▸ **Work request**: Output all entries precisely and leave out the pictures.

▸ **Extracted data**:
Content starts

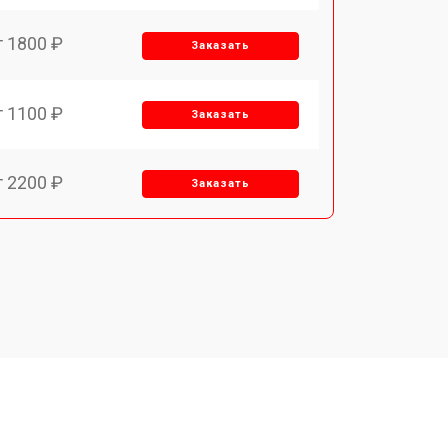
т 1800 ₽
Заказать
т 1100 ₽
Заказать
т 2200 ₽
Заказать
т 3450 ₽
Заказать
т 1250 ₽
Заказать
т 1590 ₽
Заказать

Content ends

▸ **Solution to this task**:
т 1800 ₽
Заказать
т 1100 ₽
Заказать
т 2200 ₽
Заказать
т 3450 ₽
Заказать
т 1250 ₽
Заказать
т 1590 ₽
Заказать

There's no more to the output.